## Document passage
Segment Open

But mostly there aren’t a lot of colourful descriptions during combats, just dice rolling, it’s not that we want to get the fight out of the way, we are just really involved and focused in the mechanics and tactics involved and are having fun with that. That also doesn’t mean we leave the SIS on the side, every player creates and participates in it with their characters moves and tactical options, and we can all imagine when a player uses his sword or spear and chooses to make a disarm or an attack, we just aren’t that colourful about it.
We leave most of the playacting and such to the other moments of play reaching a new island, talking to the NPCs and figuring out what’s going on, deciding a course of action to take or just having the characters kick around during refreshment scenes, and some of them are really cool, like a player I have that always made a musical-instrument-playing-gesture when we was using music for something.
So to sum up, outside of combat the players participate in the SIS with very rich descriptions of their characters actions and showing them of, however when the fighting starts the participation relies mostly in kind of dry descriptions and using their mechanical options and moves to convey what their characters are doing.

Segment Closed

## Supplied records
Segment Open

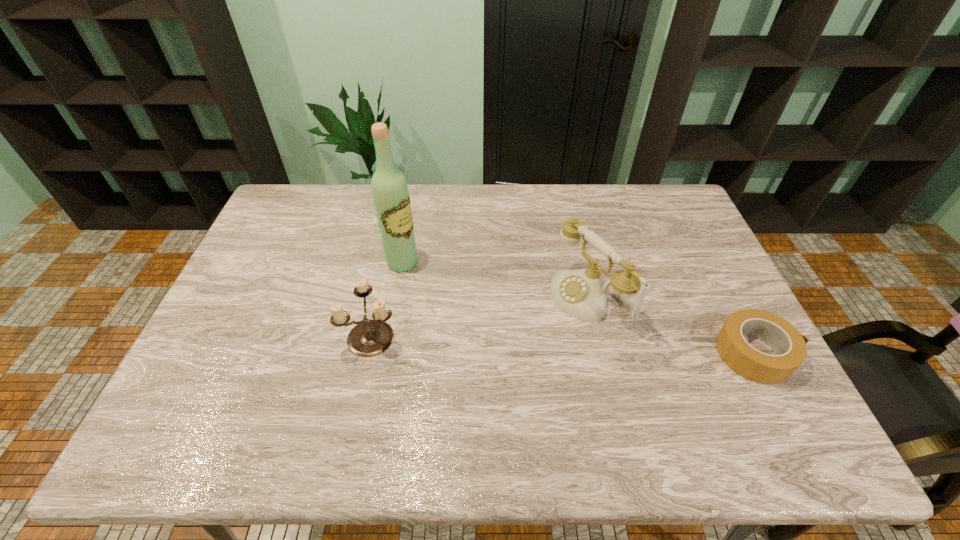
This screenshot has height=540, width=960. Identify the location of vacant space on the desktop that is between the candle holder and the duct tape and is positioned on the dial of the telephone. (504, 341).

Locate an element on the screen. The image size is (960, 540). free space on the desktop that is between the candle holder and the rightmost object and is positioned on the front-facing side of the tallest object is located at coordinates (532, 342).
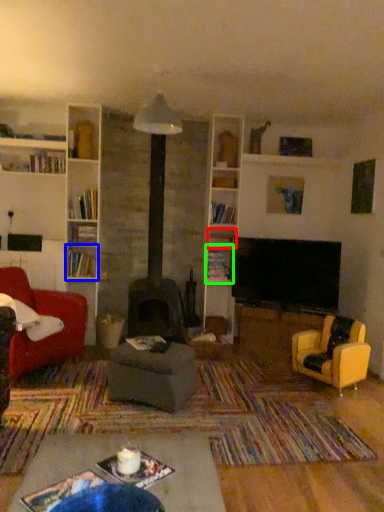
Question: Which object is positioned closest to shelf (highlighted by a red box)? Select from shelf (highlighted by a blue box) and shelf (highlighted by a green box).

Choices:
 (A) shelf
 (B) shelf

Answer: (B)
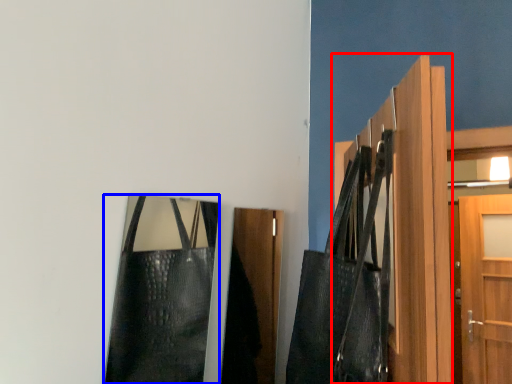
Question: Which object is closer to the camera taking this photo, door (highlighted by a red box) or bag (highlighted by a blue box)?

Choices:
 (A) door
 (B) bag

Answer: (A)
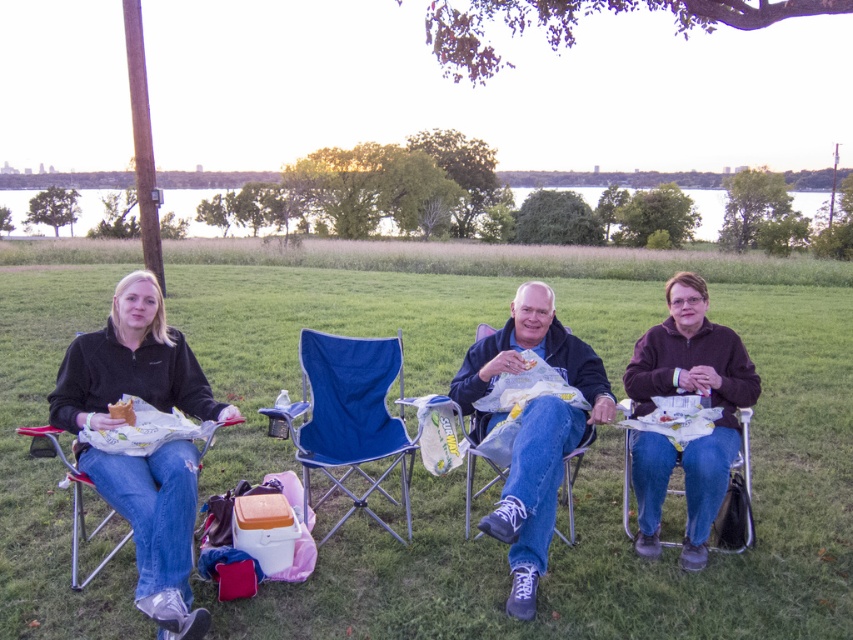
Who is more distant from viewer, (741, 483) or (119, 401)?

Point (741, 483)

Can you confirm if blue fabric chair at lower right is positioned to the right of golden crispy chicken at left?

Correct, you'll find blue fabric chair at lower right to the right of golden crispy chicken at left.

Between point (744, 417) and point (132, 419), which one is positioned in front?

Point (132, 419)

The image size is (853, 640). I want to click on blue fabric chair at lower right, so click(x=744, y=486).

Consider the image. Which is below, blue fabric folding chair at center or golden crispy chicken at left?

blue fabric folding chair at center

Does blue fabric folding chair at center have a greater width compared to golden crispy chicken at left?

Yes, blue fabric folding chair at center is wider than golden crispy chicken at left.

Image resolution: width=853 pixels, height=640 pixels. I want to click on blue fabric folding chair at center, so click(350, 417).

Looking at this image, does dark blue fabric jacket at center lie in front of blue fabric folding chair at center?

Yes.

Between point (550, 301) and point (331, 413), which one is positioned behind?

Point (331, 413)

Between point (511, 330) and point (343, 340), which one is positioned behind?

The point (343, 340) is more distant.

This screenshot has height=640, width=853. In order to click on dark blue fabric jacket at center in this screenshot , I will do `click(532, 429)`.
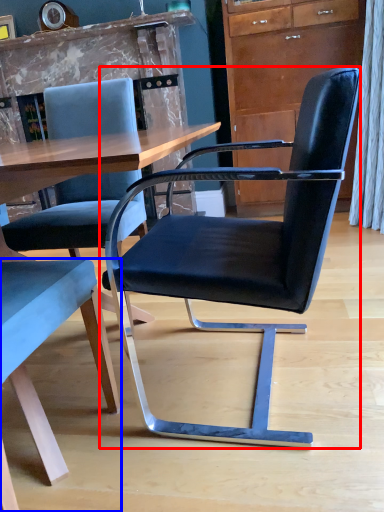
Question: Which object is closer to the camera taking this photo, chair (highlighted by a red box) or chair (highlighted by a blue box)?

Choices:
 (A) chair
 (B) chair

Answer: (B)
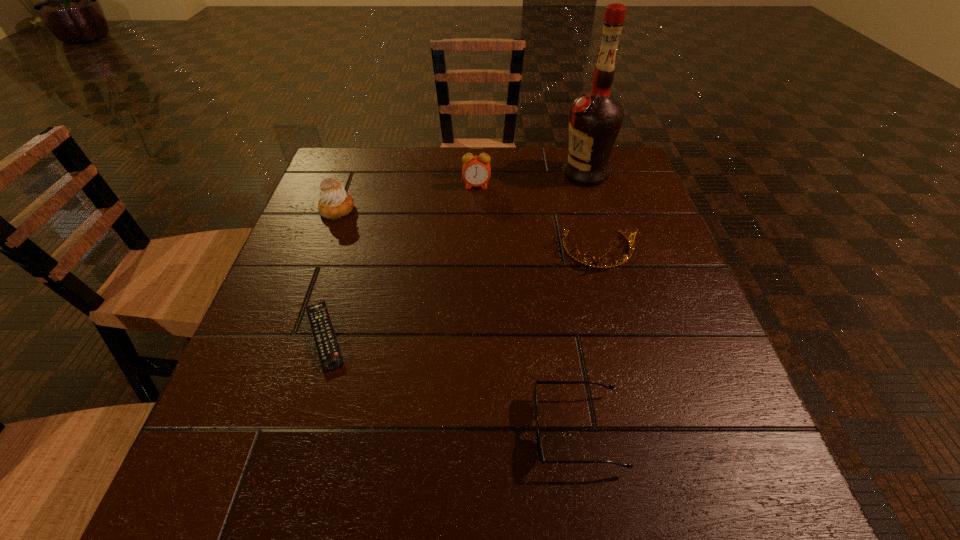
Identify the location of free space at the left edge of the desktop. This screenshot has height=540, width=960. (284, 319).

This screenshot has width=960, height=540. In order to click on free space at the right edge of the desktop in this screenshot , I will do `click(684, 444)`.

In the image, there is a desktop. Where is `vacant space at the far left corner`? The height and width of the screenshot is (540, 960). vacant space at the far left corner is located at coordinates coord(373,147).

What are the coordinates of `vacant space at the near left corner of the desktop` in the screenshot? It's located at (214, 466).

This screenshot has width=960, height=540. I want to click on empty location between the shortest object and the alarm clock, so click(x=400, y=261).

Find the location of a particular element. The height and width of the screenshot is (540, 960). vacant space in between the fourth object from right to left and the shortest object is located at coordinates (400, 261).

The width and height of the screenshot is (960, 540). I want to click on blank region between the second nearest object and the tallest object, so click(x=455, y=255).

In order to click on vacant area that lies between the tallest object and the second tallest object in this screenshot , I will do `click(531, 180)`.

You are a GUI agent. You are given a task and a screenshot of the screen. Output one action in this format:
    pyautogui.click(x=<x>, y=<y>)
    Task: Click on the free area in between the second nearest object and the pastry
    The width and height of the screenshot is (960, 540).
    Given the screenshot: What is the action you would take?
    pyautogui.click(x=331, y=272)

Where is `empty space that is in between the fourth object from right to left and the tallest object`? empty space that is in between the fourth object from right to left and the tallest object is located at coordinates (531, 180).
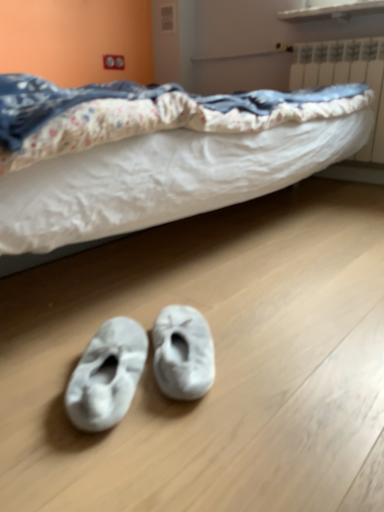
Find the location of a particular element. This screenshot has height=512, width=384. free area behind white fuzzy slippers at lower center, the 1th footwear viewed from the right is located at coordinates (190, 306).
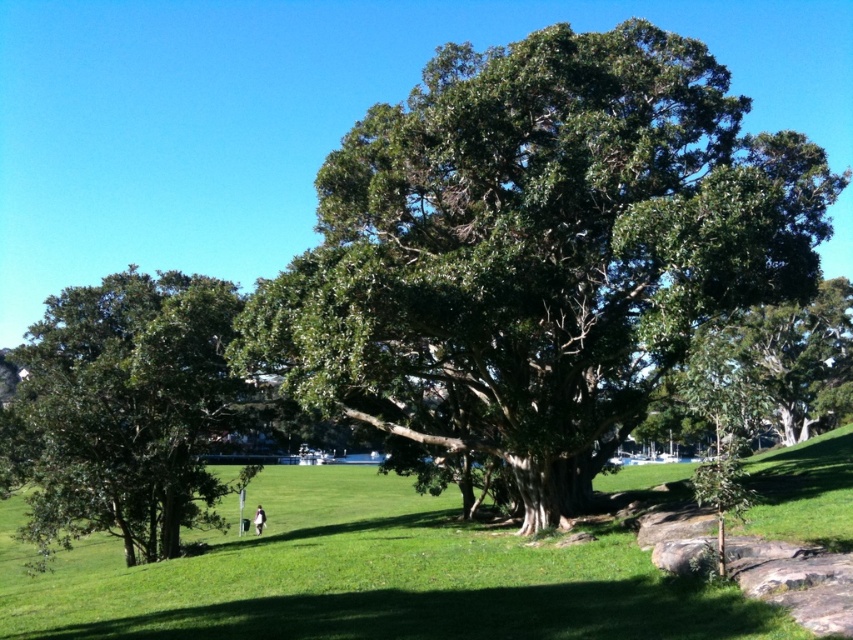
Question: Based on their relative distances, which object is nearer to the white fabric bag at lower center?

Choices:
 (A) green grassy at center
 (B) green glossy tree at left
 (C) green leafy oak tree at center

Answer: (B)

Question: Which of the following is the farthest from the observer?

Choices:
 (A) (67, 634)
 (B) (70, 531)
 (C) (323, 196)

Answer: (B)

Question: Does green leafy oak tree at center lie behind white fabric bag at lower center?

Choices:
 (A) yes
 (B) no

Answer: (B)

Question: Which object is the closest to the white fabric bag at lower center?

Choices:
 (A) green glossy tree at left
 (B) green leafy oak tree at center

Answer: (A)

Question: In this image, where is green leafy oak tree at center located relative to white fabric bag at lower center?

Choices:
 (A) right
 (B) left

Answer: (A)

Question: Where is green leafy oak tree at center located in relation to green grassy at center in the image?

Choices:
 (A) right
 (B) left

Answer: (A)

Segment Closed

## What you will do
#1 Answer these about the post on tabletop play:
(a) What do the players mostly do during combat instead of giving colorful descriptions?
(b) Which two weapons are named as ones a player might use?
(c) What gesture did one player always make when using music?
#2 In the post on tabletop play, rewrite the paragraph that begins "We leave most of the playacting" as a short list that keeps its main facts.
#3 Pick up the post on tabletop play where it stops and keep writing.
The items come from a separate source.

## Response list
#1
(a) Dice rolling.
(b) A sword and a spear.
(c) A musical-instrument-playing gesture.

#2
Most playacting is saved for moments outside combat:
- reaching a new island
- talking to the NPCs and figuring out what's going on
- deciding on a course of action
- letting the characters kick around during refreshment scenes

Some of these moments are really cool. One player always made a musical-instrument-playing gesture when using music for something.

#3
I’m not making any judgment about right or wrong styles of play or SIS input, it’s just the way we play. Is this helpful?
All the best,
D.
Filip Luszczyk:
Vincent,
Quote
I think that Callan's wrong that it's a quality foremost of your group - yes, the design relies on attentiveness and discipline, but since your group's sitting down to play a roleplaying game, not a boardgame, I think we can and should take your intent as given.
I'd say you are underestimating the possibility of there being no clear consensus of what a "role-playing game" is, as opposed to a board game or whatever, among the group.
I've been in a number of groups where everyone wanted to play an entirely different game. Some players came to the session to role-play their characters within the story, some wanted more input in the story, others wanted character optimization or tactical roll-playing almost exclusively, often there were some who just wanted to participate in the game without any meaningful input at all, etc. However, they were all coming to the session to play what they individually though was a "role-playing game". Worse yet, in trad gaming especially, the game could go on for weeks or months like that before it crashed, rarely being fully satisfying for everyone involved. That was rarely the case with highly focused games like D&D 3-4 or most Forge-style designs, where heavy focus on non-conventional mechanics often scared incompatible players right away (however, that doesn't work with casual gamers who don't really care, it seems).
Other than a substantial number of gamers seem to suffer from communication problems paired with some weird masochistic tendencies, my conclusion is that there is no given.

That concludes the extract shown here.